Multnomah County feline care coordinator Karen McGill runs the Kitties for Hire program, which allows people to adopt semi-feral cats to ward off rats. 

Courtesy of Multnomah County Animal Services

McGill came up with the idea to hire the under-socialized cats out to hunt mice and rats after she heard about similar programs for feral cats in Florida.

The cats selected for the program are typically semi-feral cats that are young and healthy. The cats are put through an assessment over several days, and if staff determine they are not social enough to be pets, they may be eligible for the program. The cats in the program are usually accustomed to living outside and being fed by humans. They should be avoidant but not aggressive, McGill said.

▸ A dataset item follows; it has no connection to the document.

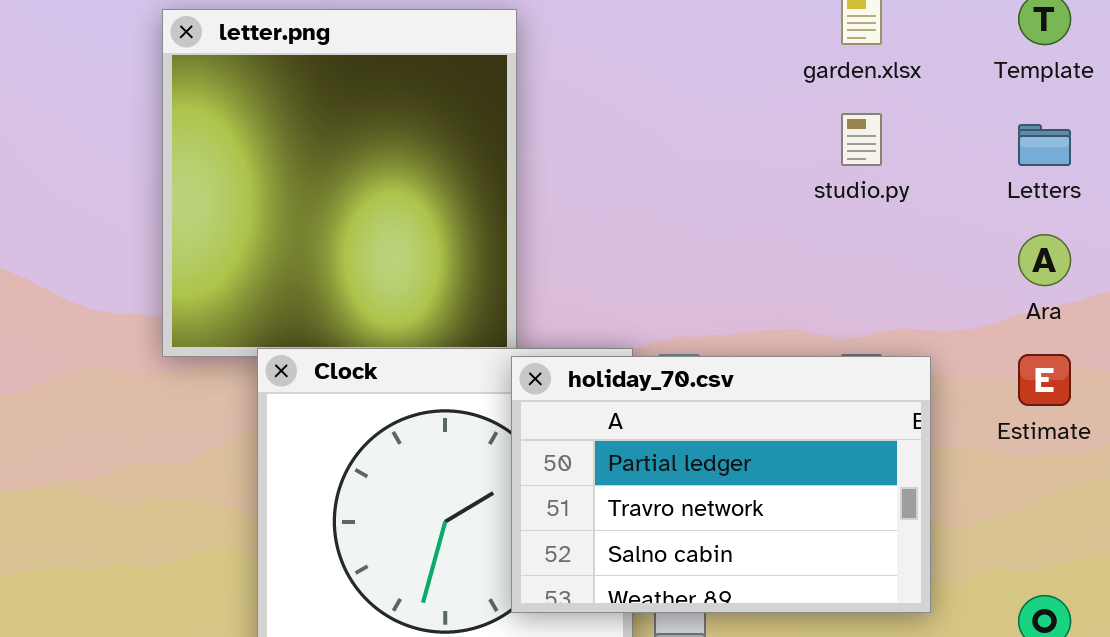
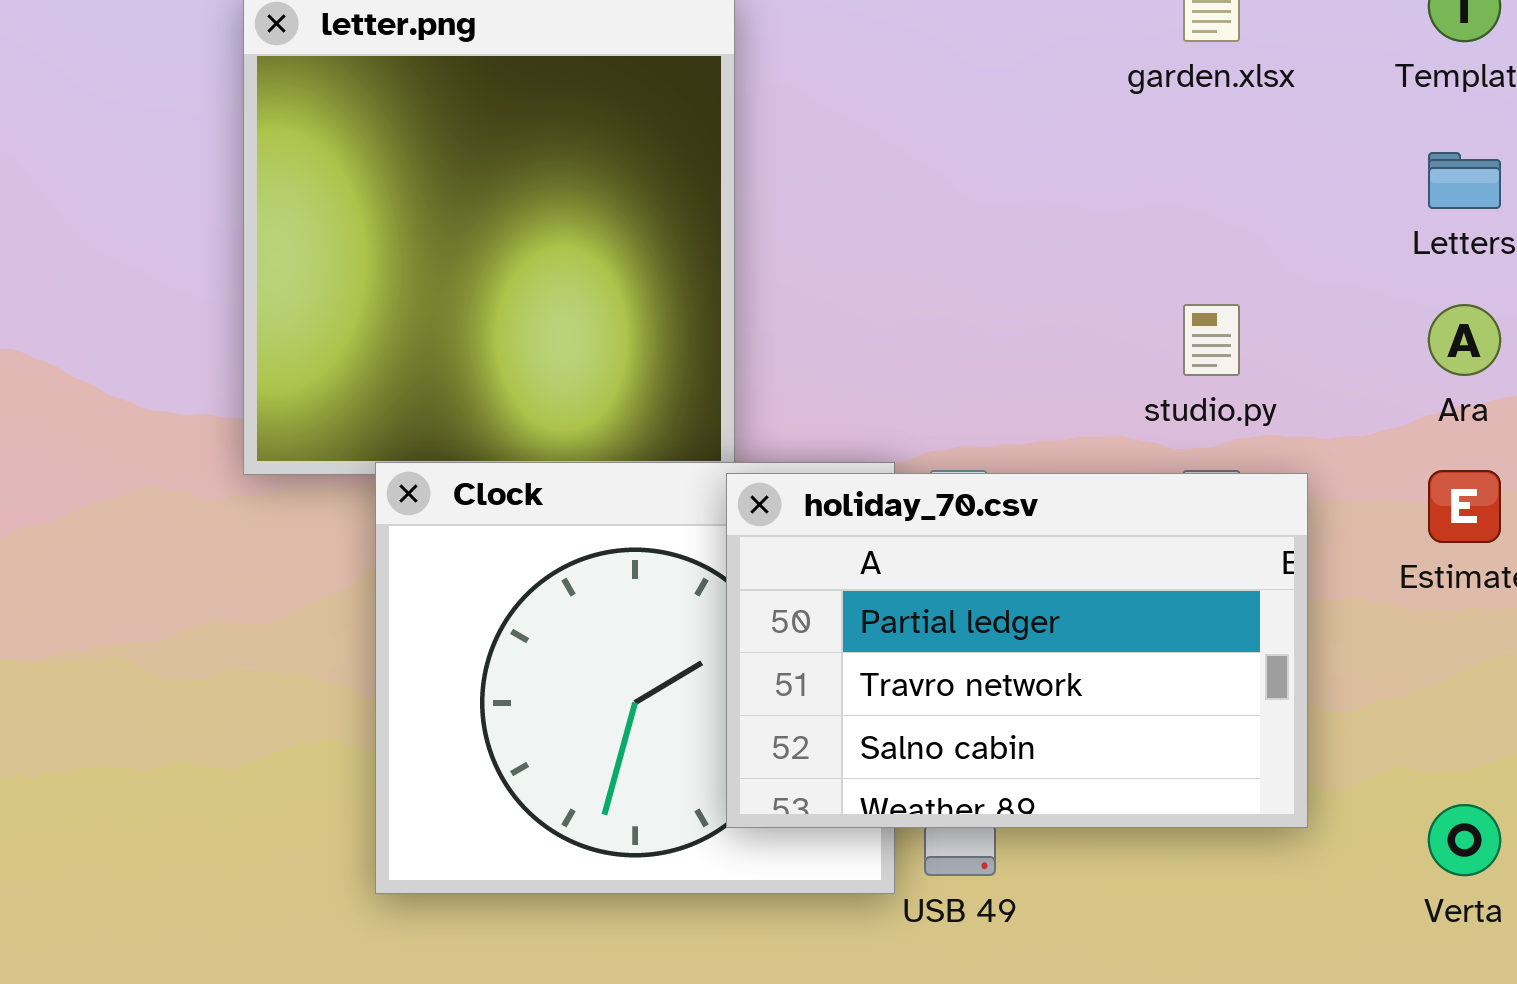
studio.py: [841,113,882,166] -> [1183,304,1240,376], moved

Once a cat is selected for the program, it is vaccinated, microchipped and spayed or neutered. Then, people can apply to hire the cat. The caregivers are required to own property or have the landowner’s approval to bring home the cat, and cannot be near bird habitats or ecologically sensitive areas.

The cat would then live at the caretaker’s property and the caretaker is expected to provide food, water and basic care to the cat, McGill said.

“When we are placing these cats into a different location, we do want them to look at it as some sort of permanent arrangement,” she said. “We want them to consider that to be the cat’s new home.” 

The program has some critics, though. Jamie Ratliff, a wildlife biologist in Baker City, Oregon, wrote to “Think Out Loud” that releasing cats into the wild can be detrimental to local birds and other animals.

“It is not responsible to promote the existence of an invasive species at the expense of our native wildlife populations,” Ratliff wrote. “For the love of biodiversity, please keep cats indoors.”

Pet owners should keep house cats indoors because they can be harmful to wildlife, McGill said.

“We do believe that whenever possible, yes, cats should be safely indoors,” she said. “We do want to keep house cats inside.”

But, she said, some studies show that neutering or spaying feral cats and returning them to their outdoor environment can reduce the outdoor cat population over time. Trap and removal methods to get rid of feral cats have not traditionally been successful because other outdoor cats will fill the void, she said. 

Since its inception, McGill said, the program has “hired” out approximately 200 cats that wouldn’t otherwise be adopted.